Seit über einem Jahr dominiert Donald Trump die Aufmerksamkeit der Wähler im US-Präsidentschaftswahlkampf. Während der Vorwahlen hatte er den Überraschungseffekt auf seiner Seite. Seine nassforsche Art konnte ein Feld schwacher Wettbewerber überrumpeln und auch die Medien waren durch den auf Krawall gebürsteten New Yorker rasch elektrisiert. Doch mittlerweile ist die Vorentscheidung im US-Präsidentschaftswahlkampf gefallen.   

Die demokratische Partei war durch den Vorwahlkampf der Republikaner gewarnt und hatte hinreichend Zeit, sich auf das rüpelhafte und streitbare Gebaren des politischen Außenseiters Donald Trump einzustellen. Je mehr Zeit ins Land gezogen ist, desto transparenter und unerquicklicher färbte sich freilich die Darstellung des republikanischen Kandidaten. So war die erprobte Wahlkampfmaschine der demokratischen Partei inzwischen in der Lage, das Momentum des Egomanen Trump zu bremsen und den Immobilienmogul in die Defensive zu drängen. An Material dafür fehlte es bisher nicht. Trump selbst hat über die Jahre genügend Futter für seine Opponenten produziert.
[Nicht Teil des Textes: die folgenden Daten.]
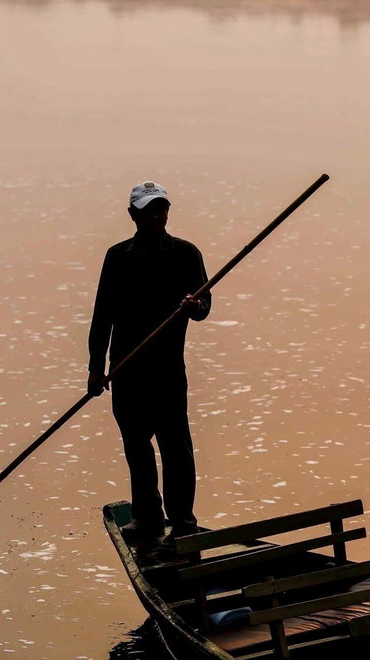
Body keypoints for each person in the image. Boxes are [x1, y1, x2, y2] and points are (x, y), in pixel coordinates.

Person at [87, 181, 211, 544]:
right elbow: (102, 316)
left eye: (162, 208)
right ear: (133, 215)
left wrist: (195, 306)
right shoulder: (118, 256)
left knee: (176, 448)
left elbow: (205, 307)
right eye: (149, 210)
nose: (157, 215)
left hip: (168, 370)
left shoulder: (186, 254)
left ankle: (183, 521)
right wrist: (96, 368)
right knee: (137, 448)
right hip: (126, 370)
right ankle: (147, 518)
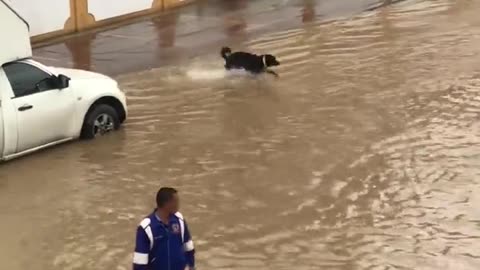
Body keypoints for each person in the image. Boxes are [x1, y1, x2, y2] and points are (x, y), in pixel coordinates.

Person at [133, 187, 195, 270]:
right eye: (176, 202)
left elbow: (188, 246)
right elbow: (140, 262)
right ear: (167, 204)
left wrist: (191, 265)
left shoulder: (179, 220)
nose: (178, 204)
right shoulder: (146, 228)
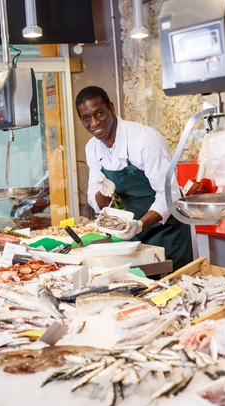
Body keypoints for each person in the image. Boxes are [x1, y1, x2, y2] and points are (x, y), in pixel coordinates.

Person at [75, 86, 193, 271]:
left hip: (167, 231)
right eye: (86, 118)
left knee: (174, 287)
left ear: (111, 109)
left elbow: (170, 195)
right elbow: (96, 200)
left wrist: (139, 225)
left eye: (100, 113)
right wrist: (103, 192)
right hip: (131, 235)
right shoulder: (92, 148)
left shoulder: (144, 140)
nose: (95, 123)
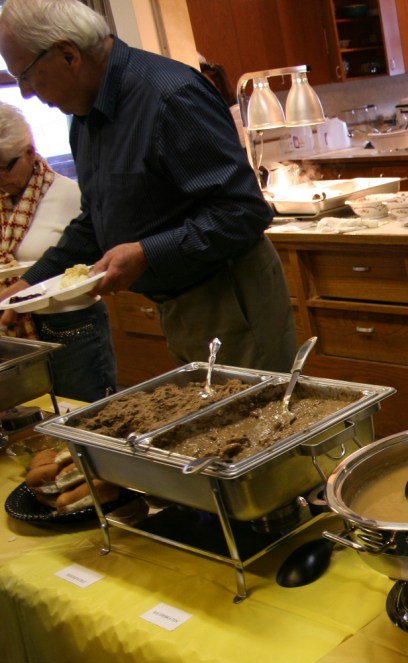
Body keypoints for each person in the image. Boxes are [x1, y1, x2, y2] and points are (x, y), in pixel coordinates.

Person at [0, 0, 297, 373]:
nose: (25, 92)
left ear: (67, 55)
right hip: (179, 301)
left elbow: (243, 213)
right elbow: (95, 220)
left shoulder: (169, 97)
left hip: (228, 295)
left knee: (257, 423)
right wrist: (27, 285)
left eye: (24, 75)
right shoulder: (85, 119)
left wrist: (147, 253)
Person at [0, 103, 115, 402]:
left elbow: (80, 257)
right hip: (17, 331)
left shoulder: (69, 195)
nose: (0, 177)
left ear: (29, 151)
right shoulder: (3, 203)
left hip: (70, 325)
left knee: (82, 412)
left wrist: (15, 296)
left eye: (5, 166)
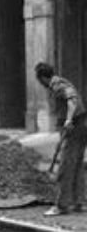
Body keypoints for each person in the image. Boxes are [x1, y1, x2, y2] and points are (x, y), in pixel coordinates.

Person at [35, 62, 87, 216]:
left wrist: (68, 120)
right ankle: (79, 202)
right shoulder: (60, 82)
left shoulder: (58, 85)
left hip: (75, 127)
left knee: (65, 166)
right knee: (77, 165)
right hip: (82, 126)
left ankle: (62, 205)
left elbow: (72, 99)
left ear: (43, 78)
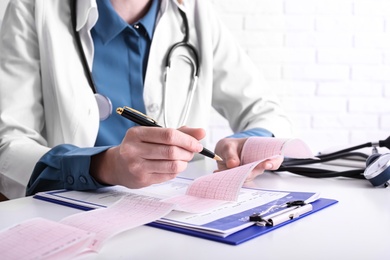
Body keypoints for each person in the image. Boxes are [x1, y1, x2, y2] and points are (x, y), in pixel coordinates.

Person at [0, 0, 292, 200]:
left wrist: (248, 143)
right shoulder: (34, 8)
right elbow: (7, 143)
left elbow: (266, 112)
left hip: (175, 213)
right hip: (71, 215)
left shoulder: (194, 13)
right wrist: (103, 166)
Trumps zügelloses Mundwerk – Schaden für Republikaner und seine Kandidatur

Vor allem die Frauenfeindlichkeit Trumps, die sich in vulgären und respektlosen Auslassungen über das weibliche Geschlecht im Allgemeinen und über einzelne Frauen in der Vergangenheit manifestierte, hat dem Kandidaten zuletzt arg zugesetzt. Sogar republikanische Parteifreunde mussten sich öffentlich distanzieren, nachdem Trump sich zu einer aufrichtigen Entschuldigung für seine verbalen Beleidigungen als unfähig erwies. Wie sich gezeigt hat, ist die größte Stärke Trumps zugleich auch seine größte Schwäche: Sein loses Mundwerk führt dazu, dass er sich um Kopf und Kragen redet. Die vielen Personalwechsel innerhalb seiner Wahlkampfmannschaft indizieren obendrein, dass dieser Kandidat völlig beratungsresistent ist. Insofern ist Trump auf dem besten Wege, sich selbst zu besiegen.

Politisches System der USA kredenzt suboptimale Kandidaten

Die Vereinigten Staaten können nunmehr beginnen, sich auf weitere vier Jahre demokratischer Präsidentschaft einzurichten. Ein kleines Fragezeichen steht hinter der Gesundheit Frau Clintons. Wenn man aber bedenkt, dass beide Kandidaten alte Leute sind, dann sind gesundheitliche Zipperlein nicht weiter verwunderlich. Eher betrüblich ist es für das Land, dass das politische System nicht in der Lage ist, bessere Kandidaten als Trump und Clinton hervorzubringen. Vielleicht ist ein allgemeines Anzeichen der Überalterung in den westlichen Demokratien, dass die Wähler älteren Semestern den Vorzug geben.

Clintons fehlender Esprit – Wall Street erwartet keine durchgreifenden Reformen 

Hillary Clinton wird die Präsidentschaftswahl gewinnen, weil ihr Widersacher für öffentliche Ämter völlig ungeeignet ist. Sie ist zweifelsohne auch die Kandidatin der Wall Street. Man wird sich folglich auf eine Jahresendrally einrichten dürfen, sofern der Trump‘sche Kelch an den Finanzmärkten vorbei gegangen ist. Freilich bleiben die politischen und wirtschaftlichen Probleme des Landes immens. Ob Clinton die Frische zu durchgreifenden Reformen hat, ist zweifelhaft. Dafür fehlt es ihr an Esprit. Ebenso fraglich ist, ob die einigermaßen dysfunktionale republikanische Partei willens ist, in den kommenden vier Jahren konstruktiver zu agieren, als sie dies in den letzten acht Jahren unter Präsident Obama getan hat. Fest scheint aber zu stehen, dass das antiquierte US-Wahlsystem nicht reformierbar ist. Darin gleicht es übrigens dem dortigen Waffenrecht, welches ebenfalls unantastbar ist.